Rationalizing results
By Mark Steyn
August 8, 2005
A British teachers' union official recently proposed an end to "failing"
students on exams. Instead of "failing" grades, she said pupils would be given a
"deferred success."
Oh, sure, you can scoff. But
evidently the system is being piloted-tested in Howard Dean's Democratic Party.
That's why the Democratic Congressional Campaign Committee hailed its electoral
failure in last week's Ohio special election as a triumphant "deferred success."
Its press release said:
"In nearly the biggest
political upset in recent history, Democrat Paul Hackett came within just a few
thousand votes of defeating Republican Jean Schmidt in Ohio's 2nd Congressional
District." Yes, indeed. It was "nearly the biggest political upset in recent
history," which is another way of saying it was actually the smallest political
nonupset in recent history.
Paul Hackett was like a
fast-forward rerun of the Kerry campaign. He was a veteran of the Iraq war, but
he was anti-war, but he made solemn dignified patriotic commercials featuring
respectful footage of President Bush and artfully neglecting to mention the
candidate was a Democrat. But in livelier campaign venues he dismissed Mr. Bush
as a "son-ofabitch" and a "chickenhawk" who was "un-American" for questioning
his patriotism.
And as usual this nearly winning
strategy lost yet again -- this time to a weak Republican candidate with a lot
of problematic baggage. As far as I understand, the official Democratic
narrative is that George Bush is a moron who has nevertheless managed to steal
two elections.
Big deal.
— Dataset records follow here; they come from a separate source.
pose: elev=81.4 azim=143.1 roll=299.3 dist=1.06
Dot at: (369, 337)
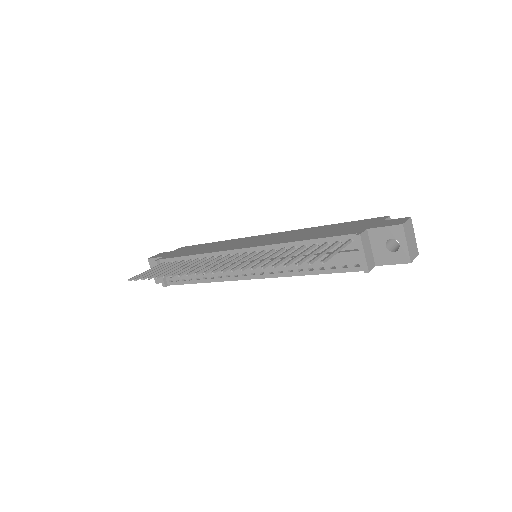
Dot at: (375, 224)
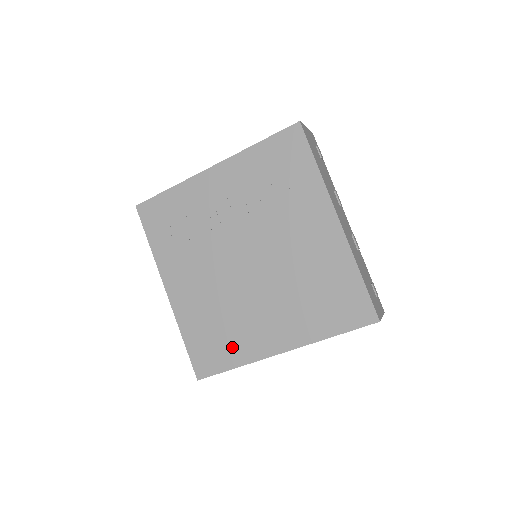
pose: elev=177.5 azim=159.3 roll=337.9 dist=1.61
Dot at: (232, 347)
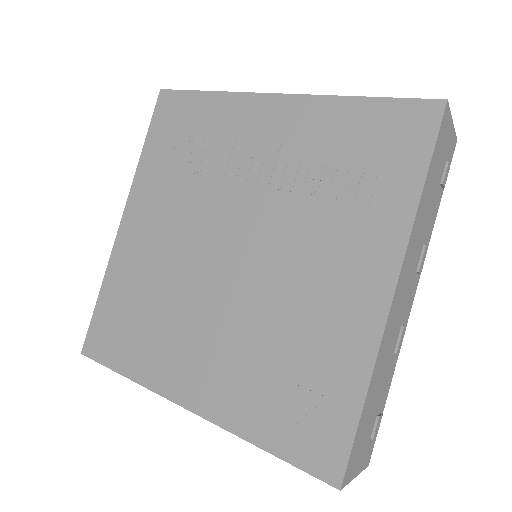
Dot at: (140, 348)
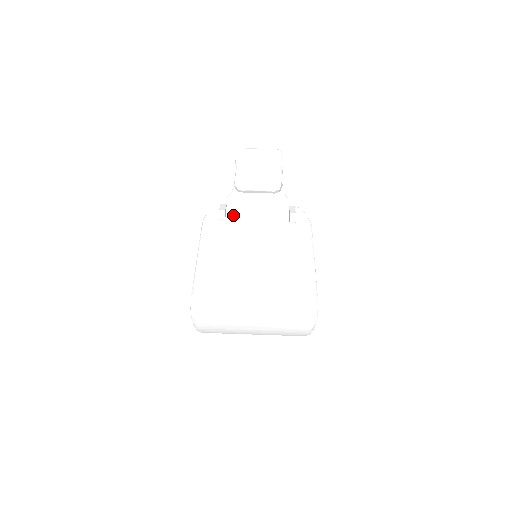
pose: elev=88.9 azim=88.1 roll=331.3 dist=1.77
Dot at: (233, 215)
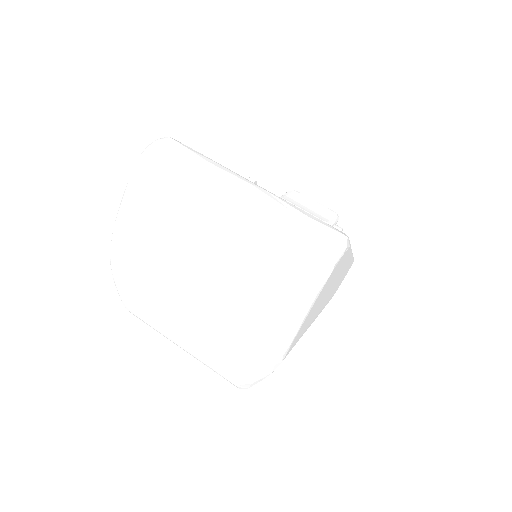
Dot at: occluded
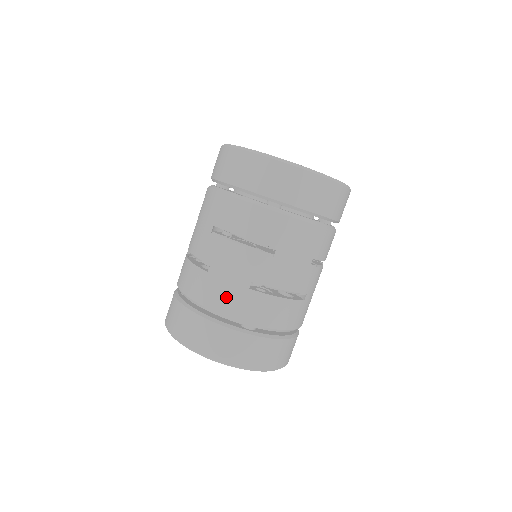
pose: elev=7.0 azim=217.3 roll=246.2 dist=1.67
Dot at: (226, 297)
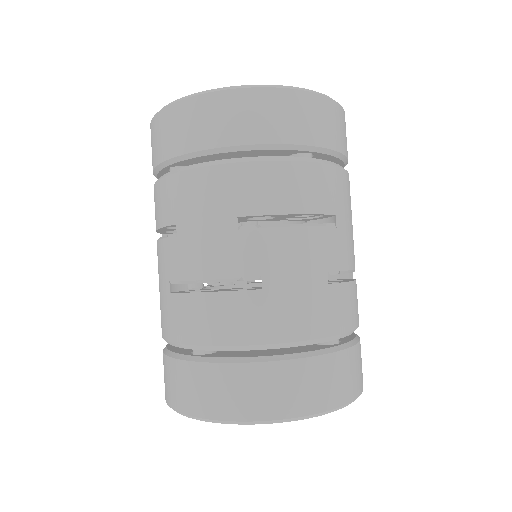
Dot at: (162, 314)
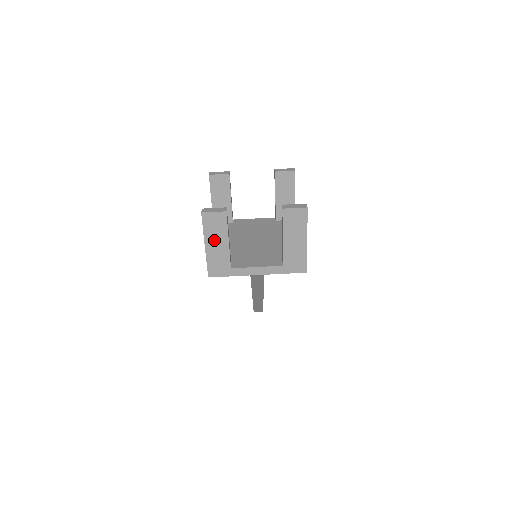
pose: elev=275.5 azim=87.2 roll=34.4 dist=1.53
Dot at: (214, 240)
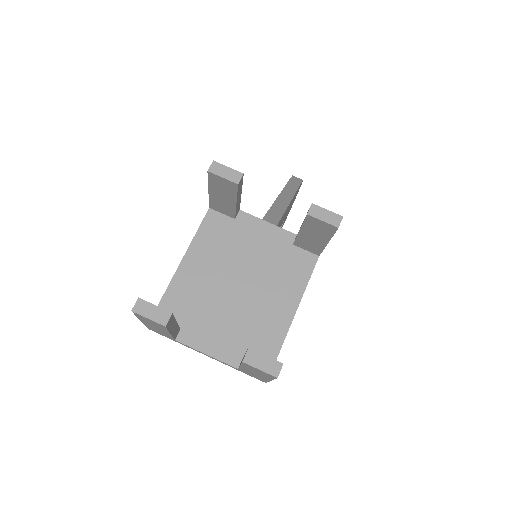
Dot at: (152, 325)
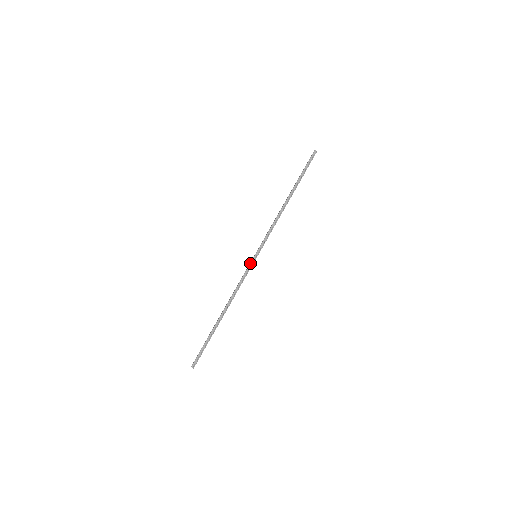
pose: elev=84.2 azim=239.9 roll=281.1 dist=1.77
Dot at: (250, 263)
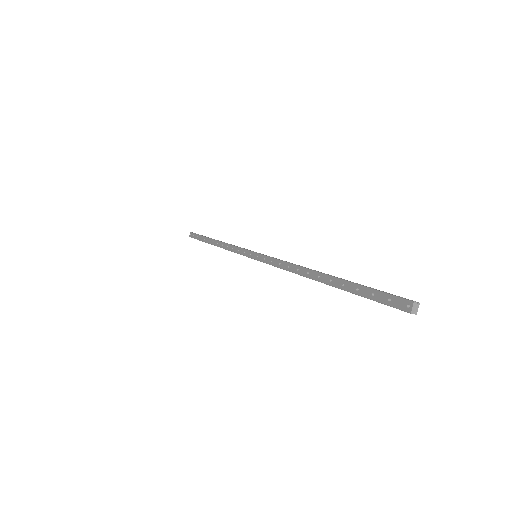
Dot at: occluded
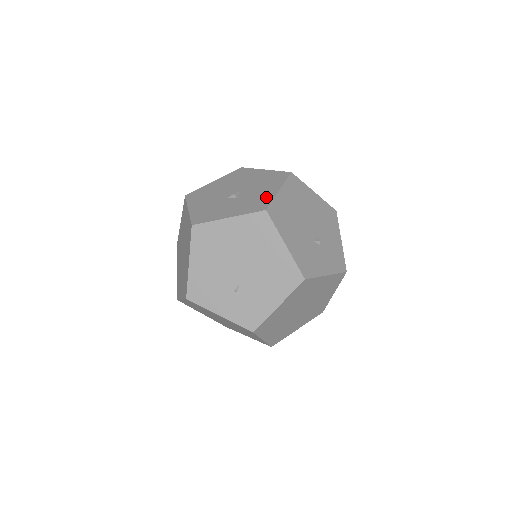
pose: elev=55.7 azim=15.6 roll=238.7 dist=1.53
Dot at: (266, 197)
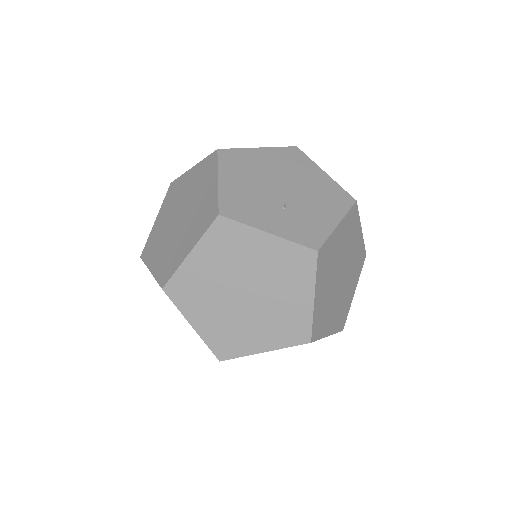
Dot at: occluded
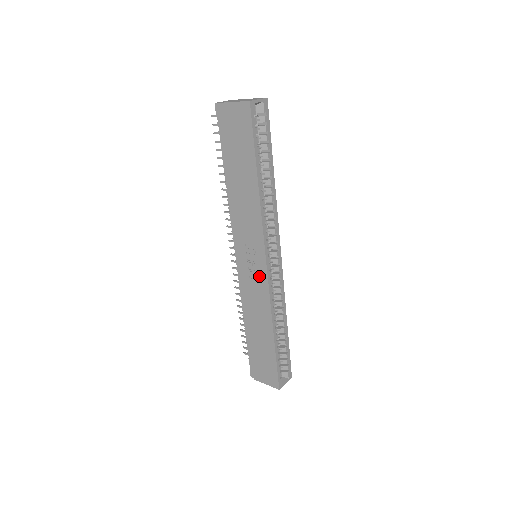
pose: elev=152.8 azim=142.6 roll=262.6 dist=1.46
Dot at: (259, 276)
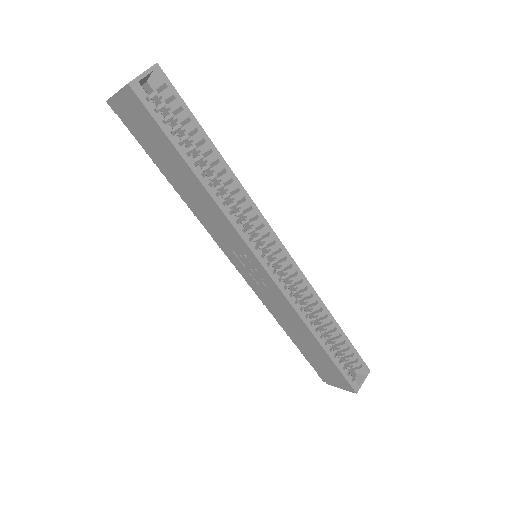
Dot at: (265, 282)
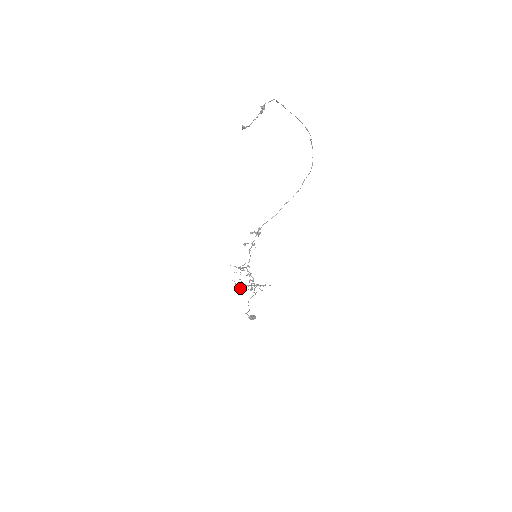
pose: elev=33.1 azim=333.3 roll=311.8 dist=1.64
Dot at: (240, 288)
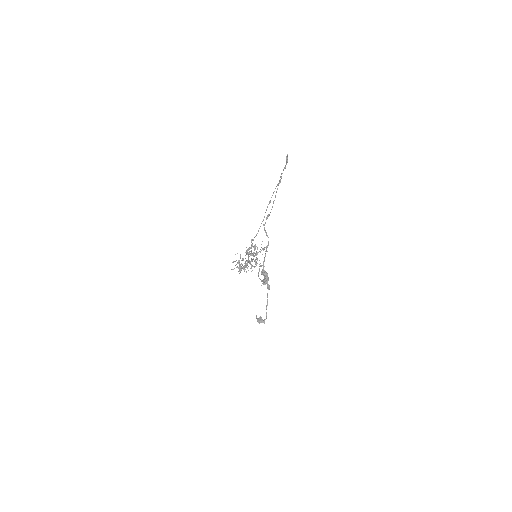
Dot at: (246, 271)
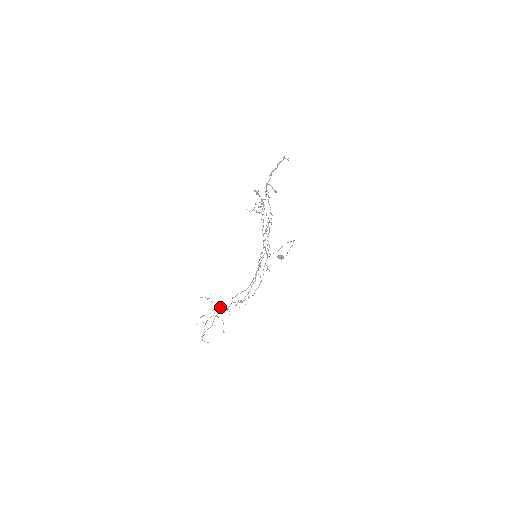
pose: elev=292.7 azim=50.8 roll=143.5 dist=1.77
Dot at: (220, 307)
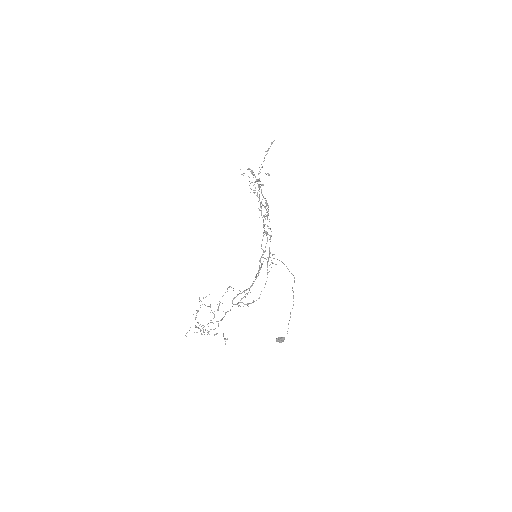
Dot at: (217, 309)
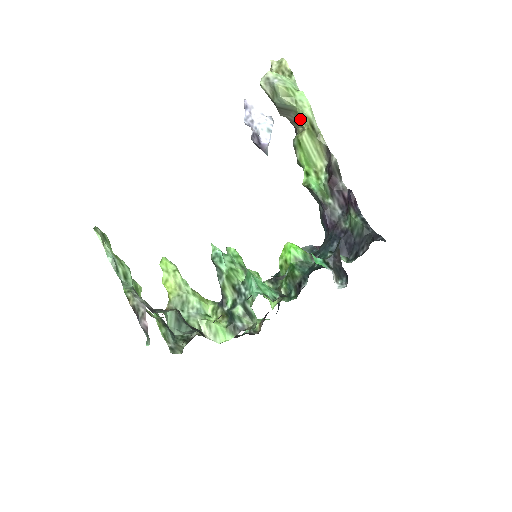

Up against this crowd, that
looks like petty larceny. After the Ohio vote, Democratic pollster Stan
Greenberg declared "one of the biggest doubts about Democrats is that they don't
stand for anything." That might have passed muster two years ago. Alas, the
party's real problem is that increasingly there's no doubt whatsoever about it.
Fortunately, the Dems have found a new line of
attack to counter the evil election-stealing moron. A few days ago, a Democratic
National Committee press release attacked Mr. Bush for being physically fit. It
seems his physical fitness comes at the expense of the nation's lardbutt youth.
Or as the DNC put it:
"While President Bush has made
physical fitness a personal priority, his cuts to education funding have forced
schools to roll back physical education classes and his administration's efforts
to undermine Title IX sports programs have threatened thousands of women's
college sports programs."
Wow. I noticed my gal had
put on a few pounds, but I had no idea it was Mr. Bush's fault. That sonofabitch
chickenhawk. Just for the record, "his cuts to education funding" are cuts only
in the sense Mr. Hackett's had a tremendous victory in the Ohio election: That's
to say, Mr. Bush's "cuts to education funding" are in fact a roughly 50 percent
increase in federal education funding.
Some of us
wish he had cut education funding. By any rational measure, a good third of
public school expenditures are completely wasted. But instead it has
skyrocketed.
And the idea Mr. Bush is heartlessly
pursuing an elite leisure activity denied to millions of American schoolchildren
takes a bit of swallowing given that his preferred fitness activity is running.
"Running" requires two things: you and ground. Short of buying every schoolkid
some John Kerry $1,000 electric-yellow buttock-hugging Lycra singlet, it's hard
how "running" requires increasing federal funding.
Perhaps America could have a running czar or a
National Running Commission to report on the need for a Cabinet-level
runner-general. Perhaps Title IX needs to be expanded to provide a federal
sneaker subsidy -- a woman's right to shoes.